I laughed, and ran the amber past her cheek, pulling with it strands of her lovely hair. “It can serve as a comb, perhaps.” I had created a blond veil, her eyes suspicious above it.
“You are an impudent man.”
“Simply a curious one.”
“Curious about what?” She blushed when she said it.
“Ah. Now you’re beginning to understand me.” I winked.
But she wouldn’t allow things to go any further. I’d hoped to while away spare time by finding a card game or two, but I was in the worst city in the world for that. Jerusalem had fewer amusements than a Quaker picnic. Nor did there turn out to be much sexual temptation in a town where women were wrapped as tightl
y as a toddler in a Maine blizzard: my celibacy in Jaffa was involuntarily extended. Oh, women would give me a fetching eye now and again—I’ve got a bit of dash—but their allure was poisoned by lurid stories one heard in the coffeehouses of genital mutilation by angry fathers or brothers. It does give one pause.
In time I was so frustrated and bored that I took inspiration from my amber play and decided to tinker with electricity as Franklin had taught me. What had seemed a clever Parisian hobby to charm salons with an electric kiss—I could make a spark pass between a couple’s lips, once I’d given a woman a charge with my machines—had taken on more seriousness after my sojourn in Egypt. Was it possible ancient people had turned such mysteries into powerful magic? Was that the secret of their civilizations? Science was also a way to give myself status during my winter of discontent in Jerusalem. Electricity was novel here.

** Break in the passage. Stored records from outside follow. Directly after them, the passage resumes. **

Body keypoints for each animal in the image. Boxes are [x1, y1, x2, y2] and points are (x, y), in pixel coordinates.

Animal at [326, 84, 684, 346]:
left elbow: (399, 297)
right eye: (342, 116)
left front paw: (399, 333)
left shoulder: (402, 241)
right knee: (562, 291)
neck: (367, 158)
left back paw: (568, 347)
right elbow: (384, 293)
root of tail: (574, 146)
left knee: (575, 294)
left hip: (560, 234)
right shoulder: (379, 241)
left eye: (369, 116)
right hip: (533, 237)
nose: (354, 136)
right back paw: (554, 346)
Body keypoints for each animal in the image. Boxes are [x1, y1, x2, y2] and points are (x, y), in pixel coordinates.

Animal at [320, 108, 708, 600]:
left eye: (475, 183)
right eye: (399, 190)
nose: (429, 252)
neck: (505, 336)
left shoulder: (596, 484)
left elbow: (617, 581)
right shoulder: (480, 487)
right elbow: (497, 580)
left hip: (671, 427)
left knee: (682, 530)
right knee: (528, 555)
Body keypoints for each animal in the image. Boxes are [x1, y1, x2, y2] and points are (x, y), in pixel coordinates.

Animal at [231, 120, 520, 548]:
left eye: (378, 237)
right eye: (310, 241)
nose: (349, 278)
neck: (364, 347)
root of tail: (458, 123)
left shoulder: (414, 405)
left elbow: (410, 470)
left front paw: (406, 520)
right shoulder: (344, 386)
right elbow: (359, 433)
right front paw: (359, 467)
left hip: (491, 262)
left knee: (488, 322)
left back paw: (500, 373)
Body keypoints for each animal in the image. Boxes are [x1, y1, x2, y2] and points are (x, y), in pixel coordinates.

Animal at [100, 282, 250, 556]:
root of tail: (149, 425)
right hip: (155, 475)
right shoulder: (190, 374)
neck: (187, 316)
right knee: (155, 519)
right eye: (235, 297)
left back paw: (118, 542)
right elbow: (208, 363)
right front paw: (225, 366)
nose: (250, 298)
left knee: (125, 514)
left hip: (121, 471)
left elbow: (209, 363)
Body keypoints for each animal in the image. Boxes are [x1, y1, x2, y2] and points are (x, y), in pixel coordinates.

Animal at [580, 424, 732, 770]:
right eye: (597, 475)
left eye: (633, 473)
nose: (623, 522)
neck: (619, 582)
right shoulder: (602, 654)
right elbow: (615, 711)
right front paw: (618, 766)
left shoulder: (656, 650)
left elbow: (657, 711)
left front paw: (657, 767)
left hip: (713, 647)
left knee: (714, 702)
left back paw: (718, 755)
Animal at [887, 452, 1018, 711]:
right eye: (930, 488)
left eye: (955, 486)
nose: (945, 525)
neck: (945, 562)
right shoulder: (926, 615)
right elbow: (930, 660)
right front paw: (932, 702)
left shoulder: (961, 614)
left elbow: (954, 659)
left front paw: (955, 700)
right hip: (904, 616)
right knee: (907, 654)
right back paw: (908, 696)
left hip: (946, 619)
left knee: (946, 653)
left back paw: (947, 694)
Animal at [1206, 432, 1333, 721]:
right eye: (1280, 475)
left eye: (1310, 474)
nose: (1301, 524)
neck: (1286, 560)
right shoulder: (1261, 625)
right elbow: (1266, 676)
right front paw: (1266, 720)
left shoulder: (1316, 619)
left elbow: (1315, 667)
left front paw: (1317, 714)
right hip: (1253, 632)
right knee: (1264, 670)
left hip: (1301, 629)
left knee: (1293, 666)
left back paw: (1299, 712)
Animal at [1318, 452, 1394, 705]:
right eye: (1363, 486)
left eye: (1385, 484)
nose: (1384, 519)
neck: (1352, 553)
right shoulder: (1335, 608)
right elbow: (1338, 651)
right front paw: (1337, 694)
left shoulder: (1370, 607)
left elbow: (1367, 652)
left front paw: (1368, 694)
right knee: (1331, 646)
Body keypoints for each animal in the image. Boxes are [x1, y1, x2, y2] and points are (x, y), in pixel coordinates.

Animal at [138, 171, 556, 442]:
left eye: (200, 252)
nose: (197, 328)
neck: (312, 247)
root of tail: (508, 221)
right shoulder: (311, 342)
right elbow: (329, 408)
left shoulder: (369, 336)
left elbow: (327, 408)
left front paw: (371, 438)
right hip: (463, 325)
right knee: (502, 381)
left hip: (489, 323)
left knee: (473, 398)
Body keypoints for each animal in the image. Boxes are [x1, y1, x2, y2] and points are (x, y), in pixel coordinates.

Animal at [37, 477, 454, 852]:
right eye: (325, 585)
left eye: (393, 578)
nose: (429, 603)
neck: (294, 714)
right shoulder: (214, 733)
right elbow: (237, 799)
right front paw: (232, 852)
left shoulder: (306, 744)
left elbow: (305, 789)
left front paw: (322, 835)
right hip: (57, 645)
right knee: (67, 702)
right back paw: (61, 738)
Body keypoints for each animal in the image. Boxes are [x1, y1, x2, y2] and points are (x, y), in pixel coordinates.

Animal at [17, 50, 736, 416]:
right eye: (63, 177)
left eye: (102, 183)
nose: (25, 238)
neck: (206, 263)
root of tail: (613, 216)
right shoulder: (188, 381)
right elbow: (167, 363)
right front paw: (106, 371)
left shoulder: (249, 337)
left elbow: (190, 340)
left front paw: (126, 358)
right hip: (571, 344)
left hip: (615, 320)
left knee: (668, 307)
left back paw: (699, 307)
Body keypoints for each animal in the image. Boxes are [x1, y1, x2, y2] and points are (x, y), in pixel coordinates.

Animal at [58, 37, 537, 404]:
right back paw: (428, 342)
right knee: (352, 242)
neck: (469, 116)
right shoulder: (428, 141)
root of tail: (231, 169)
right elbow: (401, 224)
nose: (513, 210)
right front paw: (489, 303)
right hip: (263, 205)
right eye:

With Jericho’s reluctant tolerance, I built a frictional hand crank, with a glass disk to make a generator. When I rotated it against pads connected to a wire, the static charge was passed to glass jugs I lined with lead: my makeshift Leyden jars. I used strands of copper to wire these spark batteries in sequence and sent enough electricity to a chain to make customers jump if they touched it, numbing their limbs for hours. Students of human nature won’t be surprised that men lined up to be jolted, shaking their tingling extremities in awe. I gained even more of a reputation as a sorcerer when I electrified my own arms and used my fingers to attract flakes of brass. I’d become a Count Silano, I realized, a conjurer. Men began to whisper about my powers, and I admit I enjoyed the notoriety. For Christmas I evacuated the air from a glass globe, spun it with my crank, and laid my palm on it. The ensuing purple glow lit the shed and entranced neighborhood children, though two old women fainted, a rabbi stormed from the room, and a Catholic priest held up a cross in my direction.
“It’s just a parlor trick,” I reassured them. “We did it all the time in France.”
“And what are the French but infidels and atheists?” the priest rejoined. “No good will come from electricity.”